EXERCISE 1:
From the final report assignment below, write out the stretch from "Task 3-- Analyze" through "these defect types." word for word.

PASSAGE FOR REVIEW:
The Personal Software Process: an Independent Study
Prev	Chapter 12. Lesson 12: Design Verification	Next

Report R5: Final Report

Overview: Produce a report on what you have learned from doing the exercises in this book. The assignment is to provide you with a thorough understanding of your current software development performance and your highest-priority areas for improvement. Update the process you used to develop the midterm report and use this updated process to produce this final report.
Task 1-- Update the process you developed for the midterm report. Submit an updated copy of the process and note the changes you made and why. Note particularly if you used PIPs and what changes you made as a result.
Task 2-- Plan and enact the process defined in task 1 to do the work defined in task 3. Use the planning form to record the planned time for this work and track and record the actual time you spend. Submit the planned and actual data on the process together with the final report.
Task 3-- Analyze the data for the programs you have developed with the PSP. Spreadsheet analyses ar esuggested and graphical summaries and presentations are encouraged. At a minimum, produce the following:
Analyze your size-estimating accuracy and determine the degree to which your estimates were within the 70 percent and 90 percent statistical prediction intervals. Also show how your size-estimating accuracy evolved during the assignments.
Analyze your time-estimating accuracy and determine the degree to which your estimates were with in the 70-percent and 90-percent statistical prediction intervals. Also show how your time-estimating accuracy evolved during the assignments.
Analyze the types of defects you injected in design and in coding. Include a Pareto analysis of these defect types.
Determine your trends for defects per KLOC found in design review, code review, compile, and test. Also, show your trends for total defects per KLOC throughout this course.
Analyze your defect-removal rates for design reviews, code reviews, compile, and test and show the defect-removal leverage for design reviews, code reviews, and compile versus unit test. In those cases in which you had no test defects, use the average unit test defect-removal rate for the programs developed to date.
Produce an analysis of yield versus LOC reviewed per hour in your code reviews.
Produce an analysis of design-review yield versus LOC reviewed per hour. Note that design-review yield is calculated as follows: Yield(DR) = 100 * (defects removed in design review)/(defects removed in design review + defects escaping design review).
Produce an analysis of the yield versus the A/FR ratio for programs 7 through 10.
Produce a brief write-up describing your highest-priority areas for personal process improvement and why. Briefly summarize your current performance, your desired future performance, and your improvement goals. Describe how and roughly when you intend to meet these goals.

(Stored data entries)

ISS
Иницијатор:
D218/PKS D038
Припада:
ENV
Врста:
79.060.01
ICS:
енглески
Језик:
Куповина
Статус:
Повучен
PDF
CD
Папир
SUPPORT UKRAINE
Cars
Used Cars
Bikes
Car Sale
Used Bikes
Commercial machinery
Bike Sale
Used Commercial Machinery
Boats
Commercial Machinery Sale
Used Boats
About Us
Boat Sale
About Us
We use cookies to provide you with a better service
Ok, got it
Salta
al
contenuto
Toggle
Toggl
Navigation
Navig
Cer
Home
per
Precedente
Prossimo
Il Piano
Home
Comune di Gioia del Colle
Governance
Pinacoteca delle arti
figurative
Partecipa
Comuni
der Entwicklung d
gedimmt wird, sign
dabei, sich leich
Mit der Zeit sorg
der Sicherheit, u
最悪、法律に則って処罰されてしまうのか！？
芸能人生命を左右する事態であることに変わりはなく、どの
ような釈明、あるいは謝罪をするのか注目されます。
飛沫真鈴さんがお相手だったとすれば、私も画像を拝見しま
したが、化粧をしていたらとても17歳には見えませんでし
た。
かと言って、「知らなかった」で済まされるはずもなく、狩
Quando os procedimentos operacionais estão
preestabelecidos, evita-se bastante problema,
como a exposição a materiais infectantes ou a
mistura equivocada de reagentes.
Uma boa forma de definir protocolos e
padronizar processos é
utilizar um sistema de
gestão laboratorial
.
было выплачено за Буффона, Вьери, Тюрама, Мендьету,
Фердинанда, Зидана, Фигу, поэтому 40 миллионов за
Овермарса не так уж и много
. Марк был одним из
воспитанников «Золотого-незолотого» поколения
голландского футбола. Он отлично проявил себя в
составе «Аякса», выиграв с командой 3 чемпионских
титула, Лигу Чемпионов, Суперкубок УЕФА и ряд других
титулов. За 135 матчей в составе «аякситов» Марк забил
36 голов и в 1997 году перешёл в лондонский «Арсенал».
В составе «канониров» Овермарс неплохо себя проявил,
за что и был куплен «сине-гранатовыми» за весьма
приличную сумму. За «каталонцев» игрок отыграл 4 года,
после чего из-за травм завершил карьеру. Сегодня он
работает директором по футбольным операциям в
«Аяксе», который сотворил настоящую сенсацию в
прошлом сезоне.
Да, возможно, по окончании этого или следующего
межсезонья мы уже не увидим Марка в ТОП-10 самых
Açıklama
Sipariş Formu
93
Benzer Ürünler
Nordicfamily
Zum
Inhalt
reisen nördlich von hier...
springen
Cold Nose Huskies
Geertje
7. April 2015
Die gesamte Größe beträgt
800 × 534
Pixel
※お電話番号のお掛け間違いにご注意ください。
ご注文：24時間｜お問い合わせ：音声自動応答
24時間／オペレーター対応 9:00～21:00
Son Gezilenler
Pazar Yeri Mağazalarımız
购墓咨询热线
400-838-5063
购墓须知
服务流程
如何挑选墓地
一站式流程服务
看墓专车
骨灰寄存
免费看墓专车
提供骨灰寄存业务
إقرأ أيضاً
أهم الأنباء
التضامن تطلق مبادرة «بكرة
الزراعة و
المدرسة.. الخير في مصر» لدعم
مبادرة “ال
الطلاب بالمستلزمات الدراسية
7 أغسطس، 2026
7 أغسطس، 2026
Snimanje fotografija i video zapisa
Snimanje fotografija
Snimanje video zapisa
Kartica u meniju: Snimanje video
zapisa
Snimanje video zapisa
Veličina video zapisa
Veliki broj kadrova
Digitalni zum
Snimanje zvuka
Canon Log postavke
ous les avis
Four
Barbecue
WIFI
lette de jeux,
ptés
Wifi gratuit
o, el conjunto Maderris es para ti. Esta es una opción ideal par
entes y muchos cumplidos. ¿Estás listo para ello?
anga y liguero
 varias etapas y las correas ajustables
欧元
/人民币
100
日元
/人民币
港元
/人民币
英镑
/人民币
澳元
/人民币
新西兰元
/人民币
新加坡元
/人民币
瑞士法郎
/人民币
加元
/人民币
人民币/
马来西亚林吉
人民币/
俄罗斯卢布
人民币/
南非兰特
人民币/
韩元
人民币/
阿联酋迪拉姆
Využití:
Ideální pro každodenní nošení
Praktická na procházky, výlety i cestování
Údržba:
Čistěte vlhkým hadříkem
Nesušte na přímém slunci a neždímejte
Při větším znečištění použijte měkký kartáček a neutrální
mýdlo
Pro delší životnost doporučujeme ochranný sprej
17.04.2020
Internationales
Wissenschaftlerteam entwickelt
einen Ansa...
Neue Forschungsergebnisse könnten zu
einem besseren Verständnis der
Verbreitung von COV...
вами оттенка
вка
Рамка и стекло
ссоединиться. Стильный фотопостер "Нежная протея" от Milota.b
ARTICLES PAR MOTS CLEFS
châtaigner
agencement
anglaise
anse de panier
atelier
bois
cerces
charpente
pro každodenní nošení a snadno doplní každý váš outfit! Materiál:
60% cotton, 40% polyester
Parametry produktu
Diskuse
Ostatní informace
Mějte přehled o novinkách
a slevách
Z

EXERCISE 2:
Gather every line of the records above that contains the string "nošení".

EXPECTED OUTPUT 1:
Task 3-- Analyze the data for the programs you have developed with the PSP. Spreadsheet analyses ar esuggested and graphical summaries and presentations are encouraged. At a minimum, produce the following:
Analyze your size-estimating accuracy and determine the degree to which your estimates were within the 70 percent and 90 percent statistical prediction intervals. Also show how your size-estimating accuracy evolved during the assignments.
Analyze your time-estimating accuracy and determine the degree to which your estimates were with in the 70-percent and 90-percent statistical prediction intervals. Also show how your time-estimating accuracy evolved during the assignments.
Analyze the types of defects you injected in design and in coding. Include a Pareto analysis of these defect types.

EXPECTED OUTPUT 2:
Ideální pro každodenní nošení
pro každodenní nošení a snadno doplní každý váš outfit! Materiál:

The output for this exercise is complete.